(What to do): Of the lines below, write out exactly those from the line with "Motorydelse" through the line with "Curazao es un", both included, and skip the rest.

Saved entries:
===============
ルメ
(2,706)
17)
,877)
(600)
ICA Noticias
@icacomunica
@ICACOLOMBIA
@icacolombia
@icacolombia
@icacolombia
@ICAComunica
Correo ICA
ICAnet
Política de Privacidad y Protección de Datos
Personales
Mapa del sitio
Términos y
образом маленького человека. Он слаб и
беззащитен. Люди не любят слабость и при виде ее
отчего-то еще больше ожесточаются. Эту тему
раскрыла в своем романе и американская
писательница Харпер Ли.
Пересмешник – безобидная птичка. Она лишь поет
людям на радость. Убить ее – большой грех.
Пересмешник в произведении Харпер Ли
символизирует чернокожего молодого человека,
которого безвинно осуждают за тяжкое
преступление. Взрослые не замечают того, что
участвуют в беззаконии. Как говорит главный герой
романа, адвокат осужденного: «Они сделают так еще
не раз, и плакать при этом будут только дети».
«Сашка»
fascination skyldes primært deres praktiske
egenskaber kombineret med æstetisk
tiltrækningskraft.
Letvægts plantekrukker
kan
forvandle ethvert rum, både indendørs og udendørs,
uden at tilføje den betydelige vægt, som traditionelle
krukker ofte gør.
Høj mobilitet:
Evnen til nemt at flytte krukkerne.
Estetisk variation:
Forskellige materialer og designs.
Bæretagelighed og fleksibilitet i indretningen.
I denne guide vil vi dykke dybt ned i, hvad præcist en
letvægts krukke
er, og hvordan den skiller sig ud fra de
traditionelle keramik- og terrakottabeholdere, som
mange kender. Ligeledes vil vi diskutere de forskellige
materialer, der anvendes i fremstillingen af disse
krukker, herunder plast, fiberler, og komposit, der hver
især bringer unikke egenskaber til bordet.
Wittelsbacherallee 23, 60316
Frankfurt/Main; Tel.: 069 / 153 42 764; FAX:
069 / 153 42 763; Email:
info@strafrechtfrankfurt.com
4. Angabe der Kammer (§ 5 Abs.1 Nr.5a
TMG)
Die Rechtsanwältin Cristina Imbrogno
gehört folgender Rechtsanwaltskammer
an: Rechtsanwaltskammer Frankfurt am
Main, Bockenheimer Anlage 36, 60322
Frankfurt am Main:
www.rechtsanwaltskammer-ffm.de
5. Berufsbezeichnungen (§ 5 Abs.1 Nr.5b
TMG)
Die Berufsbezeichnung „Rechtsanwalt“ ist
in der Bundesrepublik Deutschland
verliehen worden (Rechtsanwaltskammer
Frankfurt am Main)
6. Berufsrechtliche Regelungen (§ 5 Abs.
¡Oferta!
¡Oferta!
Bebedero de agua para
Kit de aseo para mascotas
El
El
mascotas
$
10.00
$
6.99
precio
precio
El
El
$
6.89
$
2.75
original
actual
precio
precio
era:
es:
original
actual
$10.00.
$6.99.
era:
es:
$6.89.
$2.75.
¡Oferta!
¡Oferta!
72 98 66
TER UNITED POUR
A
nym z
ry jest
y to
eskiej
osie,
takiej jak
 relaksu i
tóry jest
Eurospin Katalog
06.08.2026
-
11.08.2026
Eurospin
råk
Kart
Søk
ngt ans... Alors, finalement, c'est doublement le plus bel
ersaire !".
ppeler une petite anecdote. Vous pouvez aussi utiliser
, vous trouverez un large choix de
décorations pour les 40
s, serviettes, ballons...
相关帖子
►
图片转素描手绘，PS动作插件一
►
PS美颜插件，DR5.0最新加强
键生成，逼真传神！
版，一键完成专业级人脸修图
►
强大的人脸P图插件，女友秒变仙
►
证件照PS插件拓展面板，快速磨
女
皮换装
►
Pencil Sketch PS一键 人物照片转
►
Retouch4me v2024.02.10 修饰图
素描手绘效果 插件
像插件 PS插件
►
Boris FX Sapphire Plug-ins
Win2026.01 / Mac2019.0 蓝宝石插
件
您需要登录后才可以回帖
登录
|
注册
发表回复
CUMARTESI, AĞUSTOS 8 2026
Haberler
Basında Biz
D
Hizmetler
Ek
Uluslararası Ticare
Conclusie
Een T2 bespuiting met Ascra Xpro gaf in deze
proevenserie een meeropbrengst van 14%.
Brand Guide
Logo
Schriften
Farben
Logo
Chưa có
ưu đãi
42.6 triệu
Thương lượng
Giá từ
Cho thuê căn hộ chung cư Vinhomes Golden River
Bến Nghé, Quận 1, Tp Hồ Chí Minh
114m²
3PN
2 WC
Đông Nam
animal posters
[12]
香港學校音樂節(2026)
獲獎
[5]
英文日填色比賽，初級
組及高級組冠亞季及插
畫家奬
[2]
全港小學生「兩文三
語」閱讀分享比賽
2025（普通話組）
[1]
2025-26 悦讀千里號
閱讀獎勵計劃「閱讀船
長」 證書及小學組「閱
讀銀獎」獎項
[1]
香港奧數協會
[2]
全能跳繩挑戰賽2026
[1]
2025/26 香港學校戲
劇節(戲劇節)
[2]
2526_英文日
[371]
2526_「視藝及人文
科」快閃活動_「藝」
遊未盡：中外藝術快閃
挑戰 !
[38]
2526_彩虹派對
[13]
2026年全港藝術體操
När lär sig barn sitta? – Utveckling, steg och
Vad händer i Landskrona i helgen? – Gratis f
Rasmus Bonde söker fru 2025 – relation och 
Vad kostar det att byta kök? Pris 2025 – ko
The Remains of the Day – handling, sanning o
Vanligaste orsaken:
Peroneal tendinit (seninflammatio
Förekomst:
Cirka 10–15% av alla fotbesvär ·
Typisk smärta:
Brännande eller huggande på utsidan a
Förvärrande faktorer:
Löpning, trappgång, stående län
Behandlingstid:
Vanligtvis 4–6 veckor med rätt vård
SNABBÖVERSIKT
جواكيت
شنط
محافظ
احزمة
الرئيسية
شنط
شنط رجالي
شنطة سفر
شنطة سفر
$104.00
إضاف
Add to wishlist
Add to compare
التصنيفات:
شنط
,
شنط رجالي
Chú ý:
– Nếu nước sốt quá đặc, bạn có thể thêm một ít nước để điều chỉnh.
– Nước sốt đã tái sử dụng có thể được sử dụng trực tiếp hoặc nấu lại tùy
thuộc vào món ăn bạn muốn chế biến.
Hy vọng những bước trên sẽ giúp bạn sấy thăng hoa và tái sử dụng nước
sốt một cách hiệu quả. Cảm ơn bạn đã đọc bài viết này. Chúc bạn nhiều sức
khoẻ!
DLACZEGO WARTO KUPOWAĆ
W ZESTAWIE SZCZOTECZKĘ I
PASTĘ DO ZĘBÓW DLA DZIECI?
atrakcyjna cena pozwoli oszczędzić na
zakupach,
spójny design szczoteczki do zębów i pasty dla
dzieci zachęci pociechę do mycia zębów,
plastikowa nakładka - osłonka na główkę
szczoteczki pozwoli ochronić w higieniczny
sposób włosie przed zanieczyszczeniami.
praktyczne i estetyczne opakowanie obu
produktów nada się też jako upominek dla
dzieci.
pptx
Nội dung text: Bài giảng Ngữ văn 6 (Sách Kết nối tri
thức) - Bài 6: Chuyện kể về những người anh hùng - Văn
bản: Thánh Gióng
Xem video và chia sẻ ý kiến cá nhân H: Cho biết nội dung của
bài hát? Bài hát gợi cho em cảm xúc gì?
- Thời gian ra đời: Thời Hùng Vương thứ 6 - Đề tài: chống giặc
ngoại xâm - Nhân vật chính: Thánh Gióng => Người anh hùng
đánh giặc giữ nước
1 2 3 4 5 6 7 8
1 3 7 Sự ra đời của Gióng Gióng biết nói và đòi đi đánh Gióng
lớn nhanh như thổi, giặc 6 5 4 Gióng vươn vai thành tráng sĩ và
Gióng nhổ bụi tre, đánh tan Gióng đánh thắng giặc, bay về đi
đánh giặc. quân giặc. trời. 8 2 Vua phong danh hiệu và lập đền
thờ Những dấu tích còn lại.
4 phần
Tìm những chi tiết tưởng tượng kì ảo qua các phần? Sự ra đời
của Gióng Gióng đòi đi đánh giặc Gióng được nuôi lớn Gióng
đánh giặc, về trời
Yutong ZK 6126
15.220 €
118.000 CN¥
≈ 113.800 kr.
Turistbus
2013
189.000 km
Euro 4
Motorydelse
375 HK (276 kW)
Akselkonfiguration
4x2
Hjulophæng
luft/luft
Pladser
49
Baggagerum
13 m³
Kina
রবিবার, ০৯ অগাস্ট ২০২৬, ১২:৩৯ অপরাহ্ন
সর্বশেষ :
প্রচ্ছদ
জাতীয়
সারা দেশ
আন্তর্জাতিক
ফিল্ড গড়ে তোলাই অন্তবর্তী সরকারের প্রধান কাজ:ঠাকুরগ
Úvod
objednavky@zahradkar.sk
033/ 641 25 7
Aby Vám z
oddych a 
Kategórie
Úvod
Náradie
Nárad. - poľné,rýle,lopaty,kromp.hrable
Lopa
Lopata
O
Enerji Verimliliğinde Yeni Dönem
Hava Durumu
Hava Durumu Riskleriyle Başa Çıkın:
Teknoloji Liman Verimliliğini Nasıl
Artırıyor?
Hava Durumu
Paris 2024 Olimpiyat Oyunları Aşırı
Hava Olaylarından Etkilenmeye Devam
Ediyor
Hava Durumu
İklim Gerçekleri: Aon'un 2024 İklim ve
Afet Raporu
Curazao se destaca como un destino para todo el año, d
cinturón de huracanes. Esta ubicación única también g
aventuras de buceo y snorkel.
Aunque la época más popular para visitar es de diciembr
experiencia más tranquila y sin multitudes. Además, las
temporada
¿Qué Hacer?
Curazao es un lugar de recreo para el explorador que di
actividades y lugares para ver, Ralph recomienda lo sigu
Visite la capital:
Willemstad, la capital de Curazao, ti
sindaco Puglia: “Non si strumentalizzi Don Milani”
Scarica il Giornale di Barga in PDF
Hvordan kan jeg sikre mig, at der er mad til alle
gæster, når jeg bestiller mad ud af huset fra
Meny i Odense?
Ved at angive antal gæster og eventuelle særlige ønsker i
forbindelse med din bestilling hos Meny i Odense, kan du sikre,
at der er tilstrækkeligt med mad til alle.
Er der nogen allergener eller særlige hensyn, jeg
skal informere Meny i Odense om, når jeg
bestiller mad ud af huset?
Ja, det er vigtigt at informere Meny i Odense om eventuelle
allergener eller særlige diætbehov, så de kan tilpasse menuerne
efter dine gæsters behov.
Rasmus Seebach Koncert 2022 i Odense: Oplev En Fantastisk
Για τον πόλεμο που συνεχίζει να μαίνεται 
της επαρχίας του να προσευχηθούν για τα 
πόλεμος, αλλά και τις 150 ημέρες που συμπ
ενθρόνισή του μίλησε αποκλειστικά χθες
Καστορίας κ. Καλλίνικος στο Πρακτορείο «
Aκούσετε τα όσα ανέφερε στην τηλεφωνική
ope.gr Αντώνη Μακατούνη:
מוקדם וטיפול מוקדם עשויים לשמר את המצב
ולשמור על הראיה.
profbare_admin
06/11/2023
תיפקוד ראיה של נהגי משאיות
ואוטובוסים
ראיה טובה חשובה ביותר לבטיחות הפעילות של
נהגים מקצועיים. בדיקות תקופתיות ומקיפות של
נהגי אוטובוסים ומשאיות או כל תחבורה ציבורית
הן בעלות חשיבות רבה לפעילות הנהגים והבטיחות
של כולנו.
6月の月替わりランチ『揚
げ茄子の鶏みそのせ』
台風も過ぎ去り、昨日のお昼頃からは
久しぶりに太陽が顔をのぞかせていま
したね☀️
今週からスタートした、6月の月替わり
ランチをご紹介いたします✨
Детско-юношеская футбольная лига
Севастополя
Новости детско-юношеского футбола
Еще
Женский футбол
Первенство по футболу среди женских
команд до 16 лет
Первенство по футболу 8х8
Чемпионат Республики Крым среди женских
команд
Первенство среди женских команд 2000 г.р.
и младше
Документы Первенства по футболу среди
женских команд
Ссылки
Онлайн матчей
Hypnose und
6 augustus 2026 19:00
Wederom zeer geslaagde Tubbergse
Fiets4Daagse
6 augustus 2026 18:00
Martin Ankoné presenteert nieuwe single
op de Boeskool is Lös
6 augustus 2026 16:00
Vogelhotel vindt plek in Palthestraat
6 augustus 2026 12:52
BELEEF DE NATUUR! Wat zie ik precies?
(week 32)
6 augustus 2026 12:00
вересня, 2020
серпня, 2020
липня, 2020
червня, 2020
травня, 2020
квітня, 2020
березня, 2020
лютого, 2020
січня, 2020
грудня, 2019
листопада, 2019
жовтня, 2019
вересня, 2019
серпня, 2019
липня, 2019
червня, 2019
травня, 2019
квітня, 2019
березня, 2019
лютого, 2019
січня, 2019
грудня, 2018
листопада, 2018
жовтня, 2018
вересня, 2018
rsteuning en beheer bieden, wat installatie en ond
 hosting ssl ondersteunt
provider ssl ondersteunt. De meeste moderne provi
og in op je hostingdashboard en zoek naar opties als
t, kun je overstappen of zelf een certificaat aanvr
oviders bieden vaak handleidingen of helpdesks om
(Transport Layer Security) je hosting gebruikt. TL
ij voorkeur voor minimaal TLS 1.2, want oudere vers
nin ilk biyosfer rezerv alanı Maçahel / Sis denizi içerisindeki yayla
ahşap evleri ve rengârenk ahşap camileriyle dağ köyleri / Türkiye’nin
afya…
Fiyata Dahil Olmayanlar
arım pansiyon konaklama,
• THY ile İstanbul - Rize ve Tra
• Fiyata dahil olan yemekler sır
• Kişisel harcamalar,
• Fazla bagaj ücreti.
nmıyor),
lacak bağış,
===============
(Task output):
Motorydelse
375 HK (276 kW)
Akselkonfiguration
4x2
Hjulophæng
luft/luft
Pladser
49
Baggagerum
13 m³
Kina
রবিবার, ০৯ অগাস্ট ২০২৬, ১২:৩৯ অপরাহ্ন
সর্বশেষ :
প্রচ্ছদ
জাতীয়
সারা দেশ
আন্তর্জাতিক
ফিল্ড গড়ে তোলাই অন্তবর্তী সরকারের প্রধান কাজ:ঠাকুরগ
Úvod
objednavky@zahradkar.sk
033/ 641 25 7
Aby Vám z
oddych a 
Kategórie
Úvod
Náradie
Nárad. - poľné,rýle,lopaty,kromp.hrable
Lopa
Lopata
O
Enerji Verimliliğinde Yeni Dönem
Hava Durumu
Hava Durumu Riskleriyle Başa Çıkın:
Teknoloji Liman Verimliliğini Nasıl
Artırıyor?
Hava Durumu
Paris 2024 Olimpiyat Oyunları Aşırı
Hava Olaylarından Etkilenmeye Devam
Ediyor
Hava Durumu
İklim Gerçekleri: Aon'un 2024 İklim ve
Afet Raporu
Curazao se destaca como un destino para todo el año, d
cinturón de huracanes. Esta ubicación única también g
aventuras de buceo y snorkel.
Aunque la época más popular para visitar es de diciembr
experiencia más tranquila y sin multitudes. Además, las
temporada
¿Qué Hacer?
Curazao es un lugar de recreo para el explorador que di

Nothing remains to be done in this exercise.